Twitter Changes Tweet Storage Strategy, Confirms Realtime Analytics Product

An interesting post just went up on the Twitter Engineering blog. Usually, that blog contains posts that are more interesting to developers working on Twitter’s platform. And this post is that as well, but it also states two much larger things. First, Twitter won’t be using the Cassandra database system to store tweets. Second, Cassandra will be used for Twitter’s realtime analytics product. The one they haven’t officially announced yet.

It’s been believed for some time that analytics would eventually be a part of Twitter’s monetization strategy, but they’ve never said much about it beyond vague statements about it being one potential idea. ReadWriteWeb’s Marshall Kirkpatrick dug up some evidence that it would be launching soon (which we also believe to be the case) two days ago. And in this post tonight, Twitter’s Ryan King writes the following, “Our analytics, operations and infrastructure teams are working on a system that uses cassandra for large-scale real time analytics for use both internally and externally.”

Yep, large-scale realtime analytics — externally.

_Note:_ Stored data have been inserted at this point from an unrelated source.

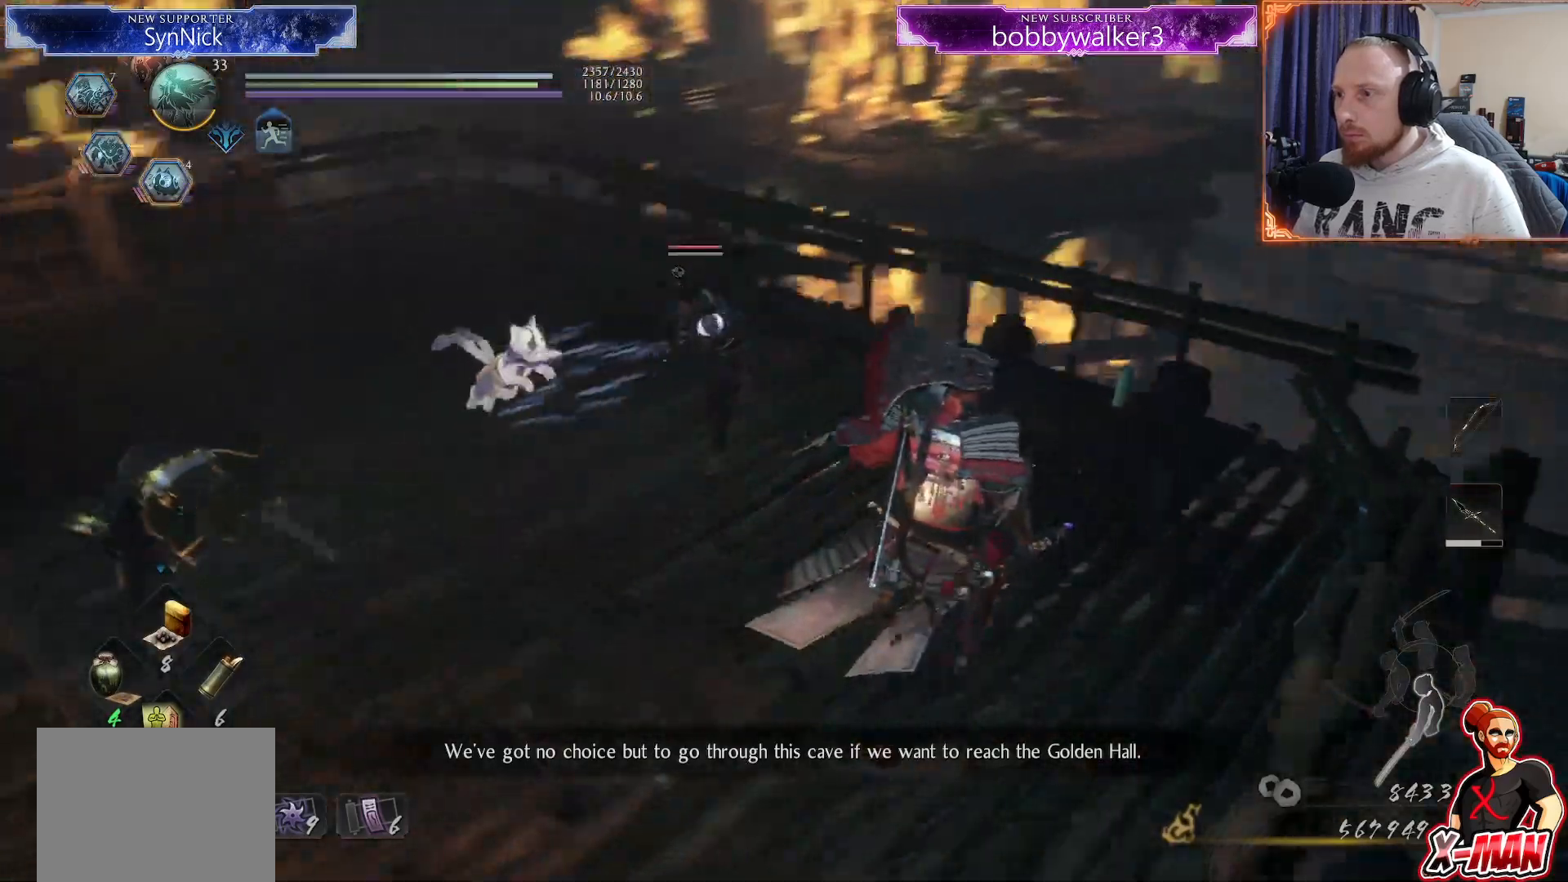
Gameplay with a controller (PlayStation layout); each line is a JSON object with the inputs held at the frame after it (dt_ms = milliseconds from this image to that frame). "button_events" lists button changes between this image and that frame as [ms after this image, input, new state], when the widget could be followed in between (sticks are given only as held states). Not read: R1 R2.
{"dt_ms": 1000, "buttons": ["SQUARE", "L1"], "left_stick": "up-right", "right_stick": "center"}
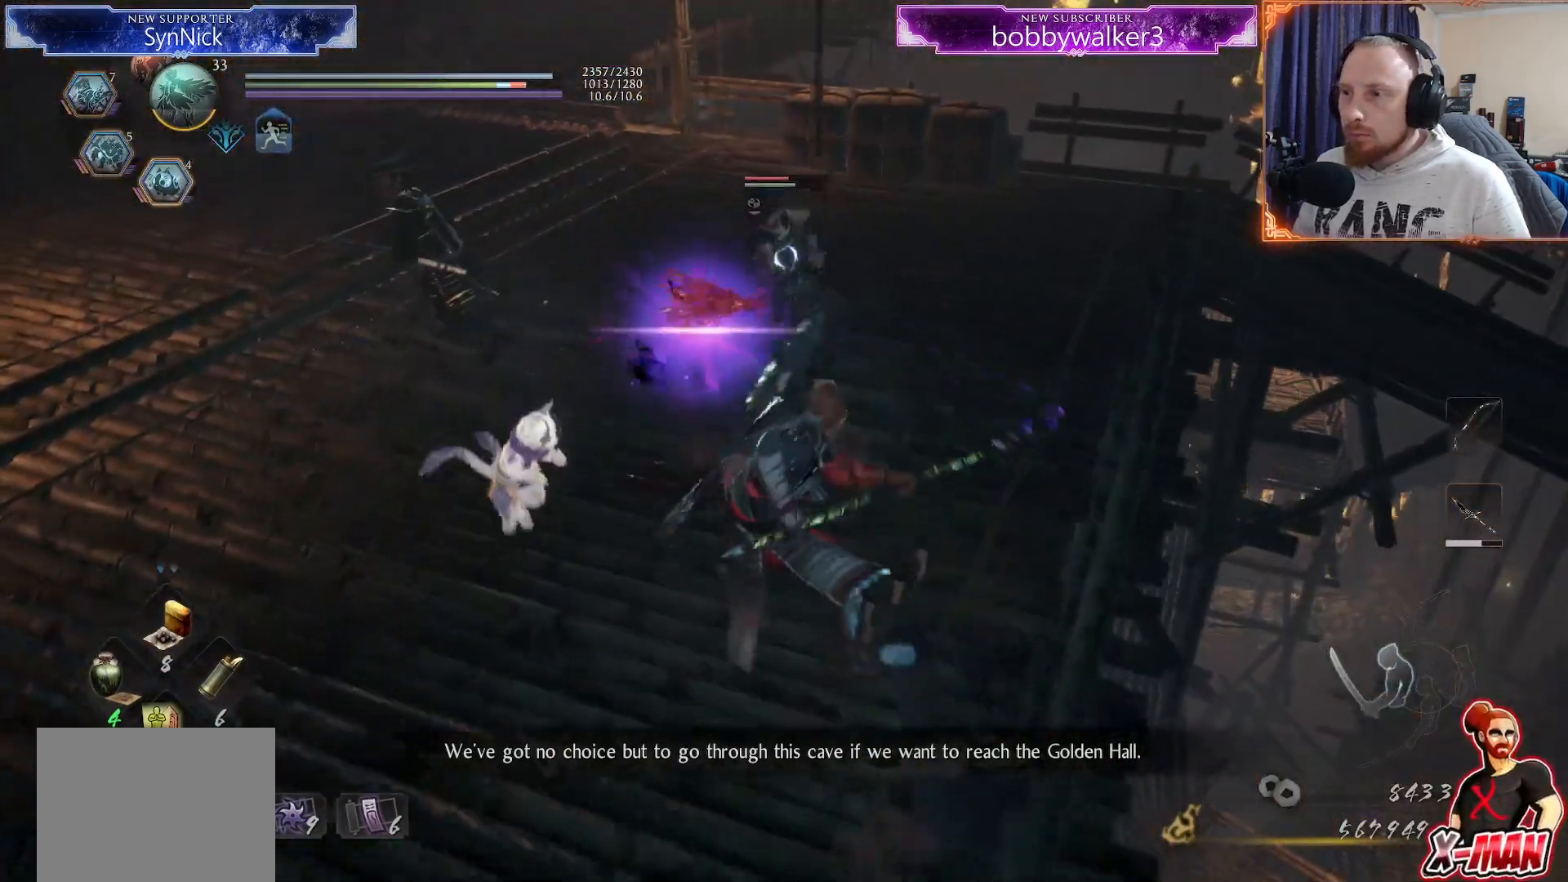
{"dt_ms": 500, "buttons": ["SQUARE", "L1"], "left_stick": "up-right", "right_stick": "center", "button_events": [[100, "SQUARE", "up"], [300, "SQUARE", "down"], [400, "SQUARE", "up"], [467, "SQUARE", "down"]]}
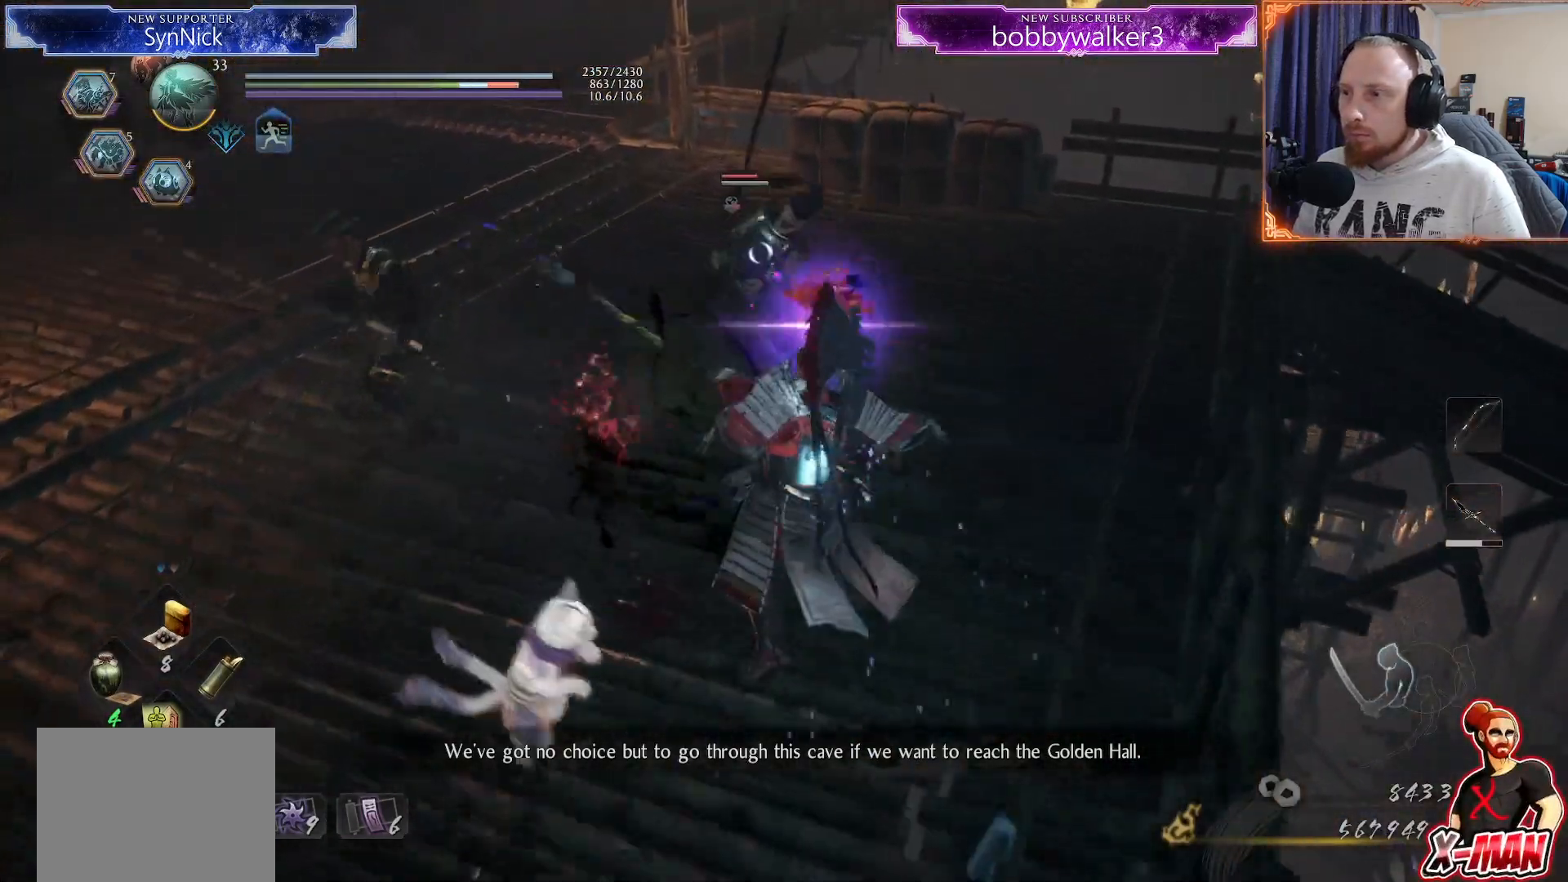
{"dt_ms": 500, "buttons": ["CROSS", "L1"], "left_stick": "up-right", "right_stick": "center", "button_events": [[67, "SQUARE", "up"], [467, "CROSS", "down"]]}
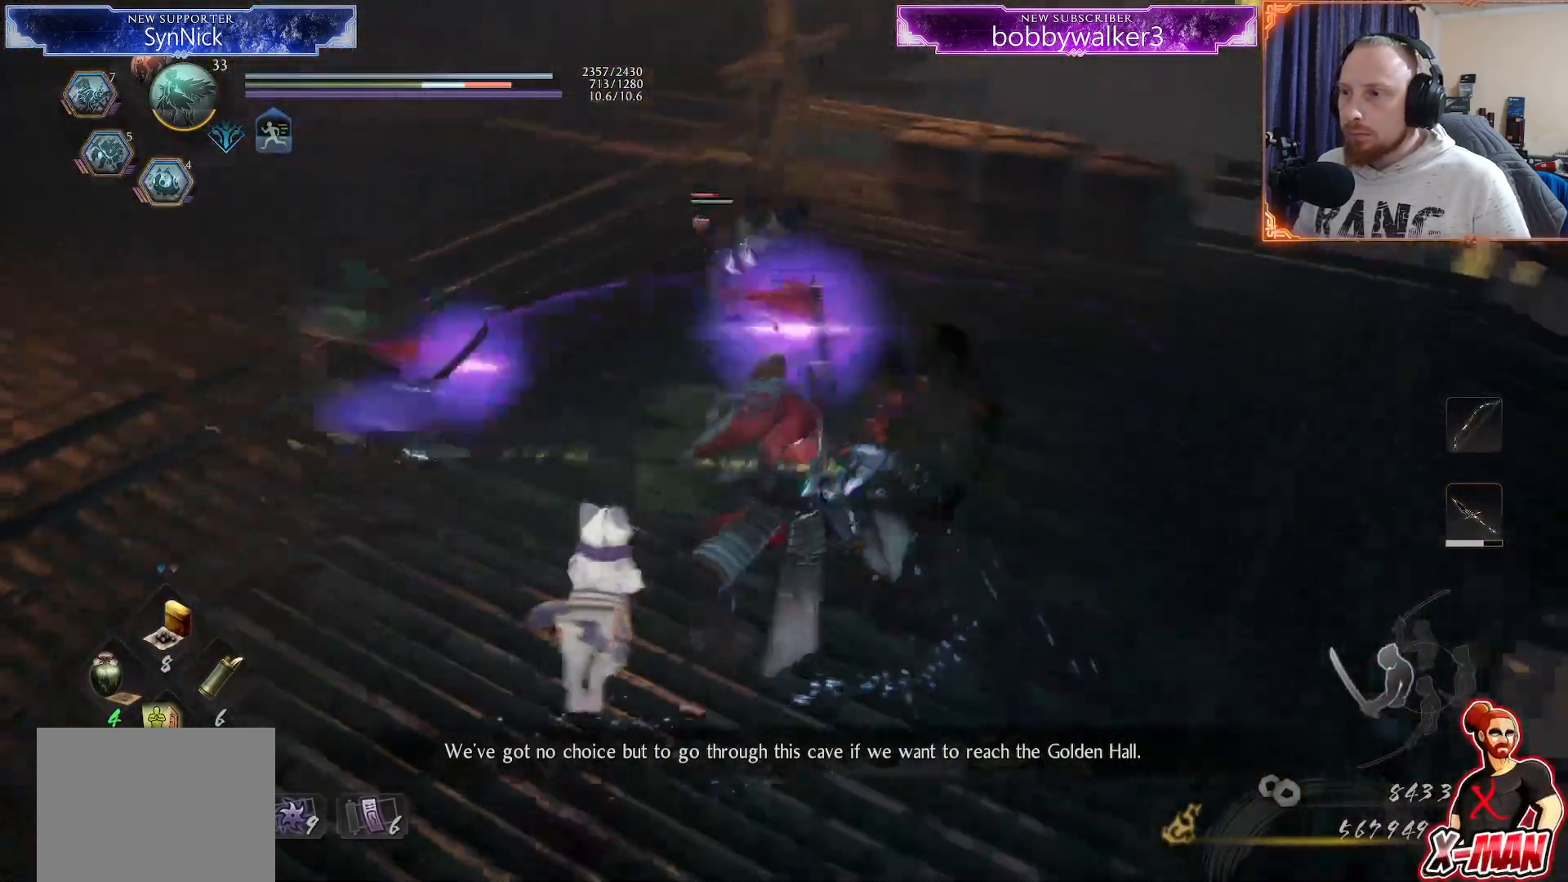
{"dt_ms": 500, "buttons": [], "left_stick": "up-right", "right_stick": "center", "button_events": [[17, "L1", "up"], [50, "CROSS", "up"], [150, "TRIANGLE", "down"], [233, "TRIANGLE", "up"], [367, "TRIANGLE", "down"], [450, "TRIANGLE", "up"]]}
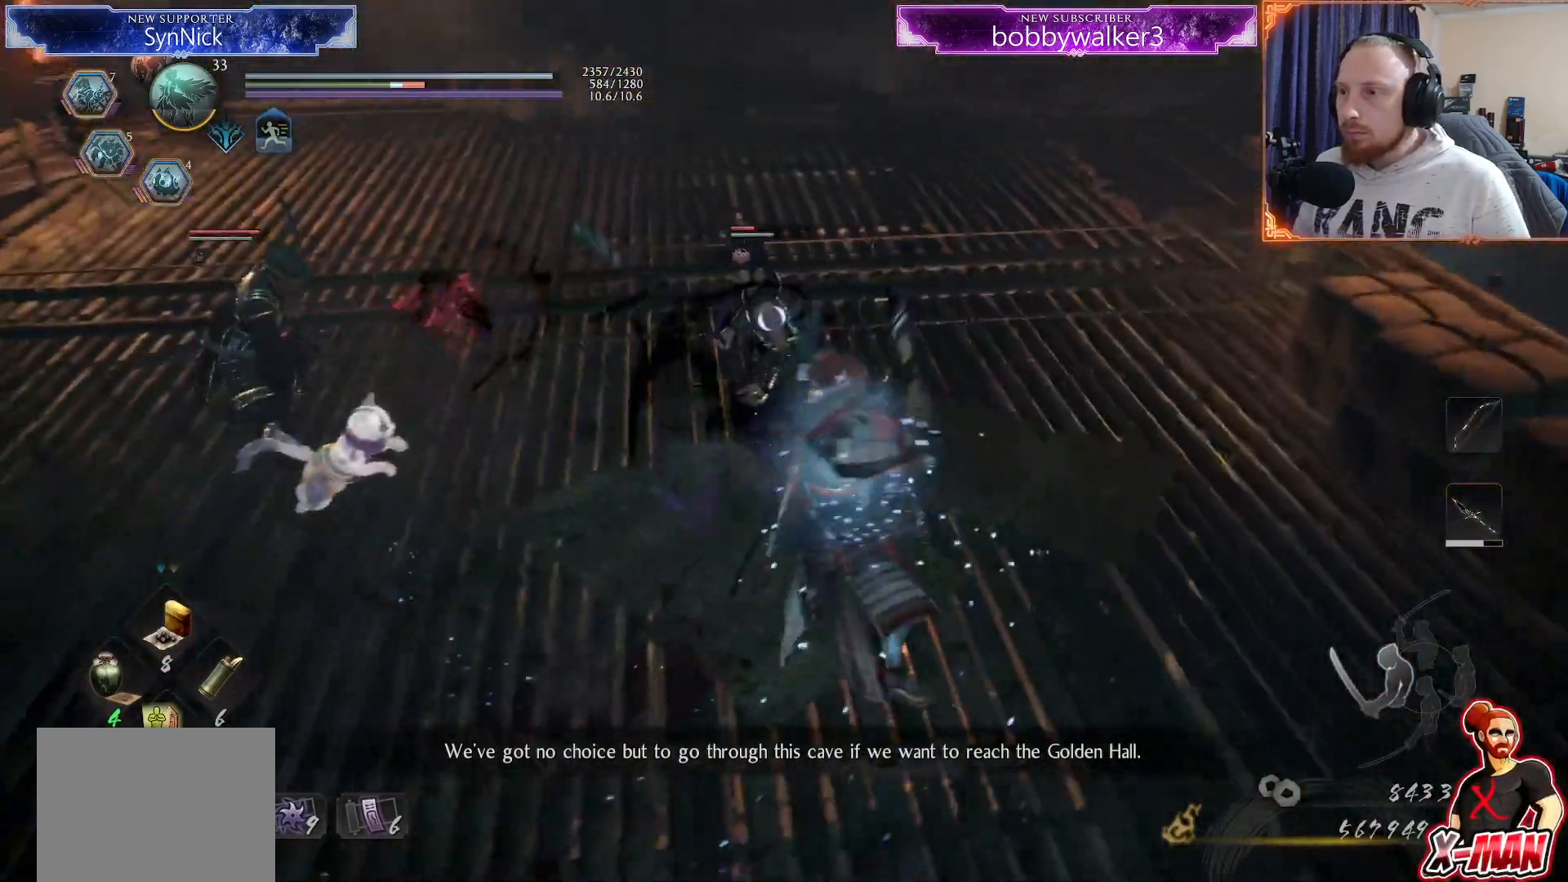
{"dt_ms": 500, "buttons": [], "left_stick": "up-right", "right_stick": "center", "button_events": [[33, "TRIANGLE", "down"], [117, "TRIANGLE", "up"], [167, "TRIANGLE", "down"], [283, "TRIANGLE", "up"]]}
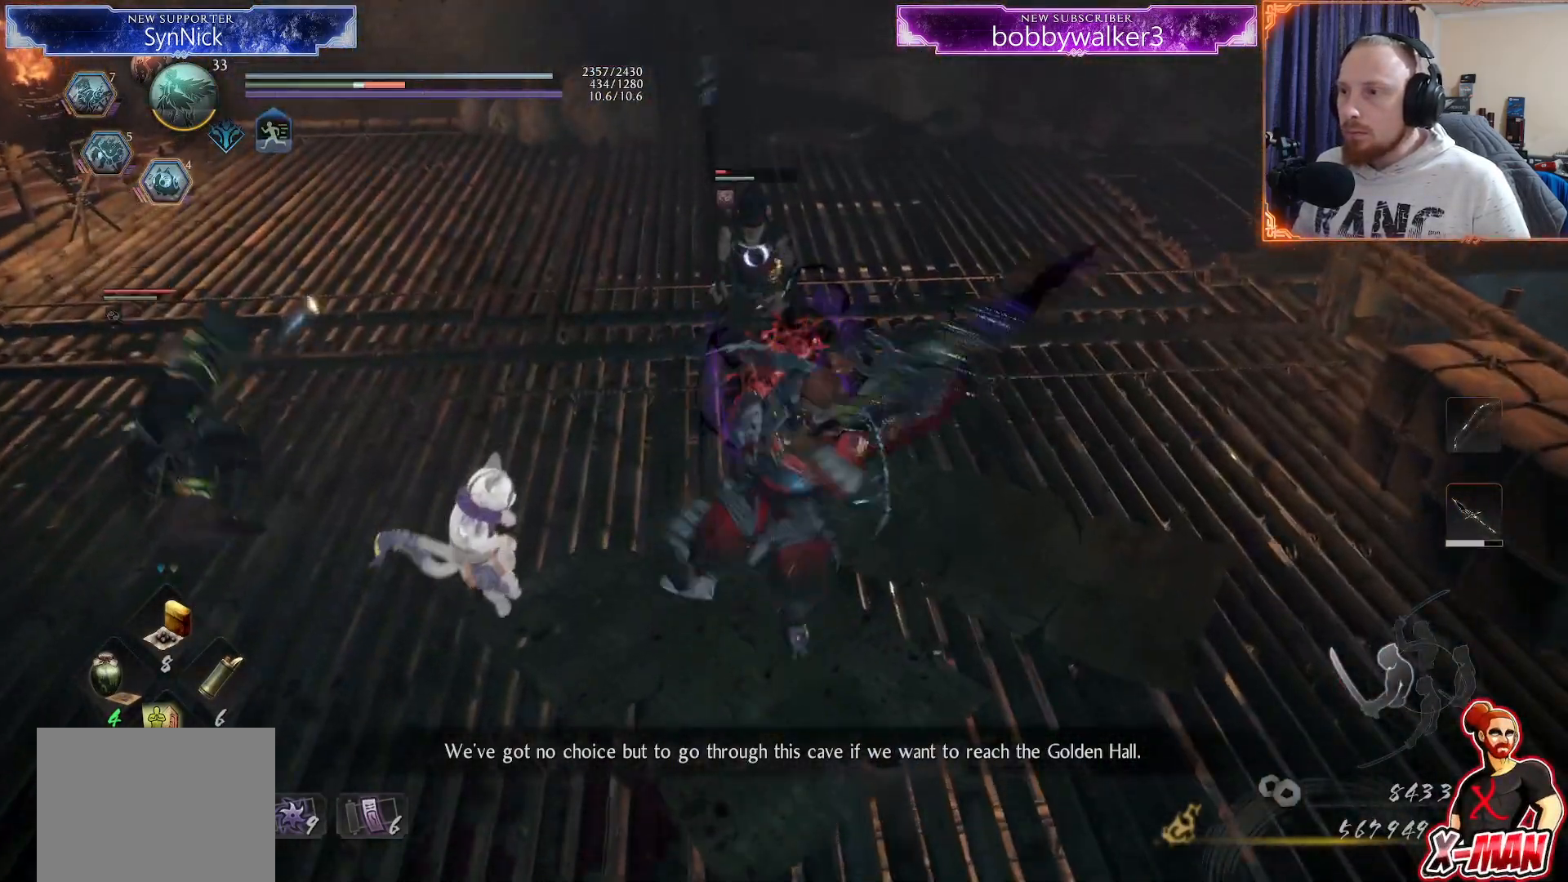
{"dt_ms": 500, "buttons": ["L1", "R3"], "left_stick": "up-right", "right_stick": "center", "button_events": [[283, "R3", "down"], [317, "TRIANGLE", "down"], [350, "R3", "up"], [367, "L1", "down"], [367, "TRIANGLE", "up"], [433, "CROSS", "down"], [450, "R3", "down"], [500, "CROSS", "up"]]}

But the bigger news may be the shift Twitter is making in the way it had stated it would be storing tweets. Previously, Twitter was intending to use this Cassandra system for tweet storage (dumping MySQL in favor of it), but that’s not going to be the case anymore — at least for now. “This is a change in strategy,” King notes. He goes on, “Instead we’re going to continue to maintain our existing Mysql-based storage. We believe that this isn’t the time to make large scale migration to a new technology.

I’m assuming the time isn’t right for the migration because Twitter has been dealing with uptime issues as they face levels of traffic that they’ve never seen before (thanks in part to the World Cup — which ends on Sunday). We have a query into Twitter about that.

Cassandra is an open source Apache project to create a “highly scalable second generation distributed database.” It was originally open-sourced by Facebook back in 2008. King notes that the system will continued to be a key part of many of Twitter’s newer large scale projects, such as their geolocation places database, data mining for data used in top tweets and trends, and the aforementioned analytics. “We’re investing in Cassandra every day. It’ll be with us for a long time and our usage of it will only grow,” he concludes.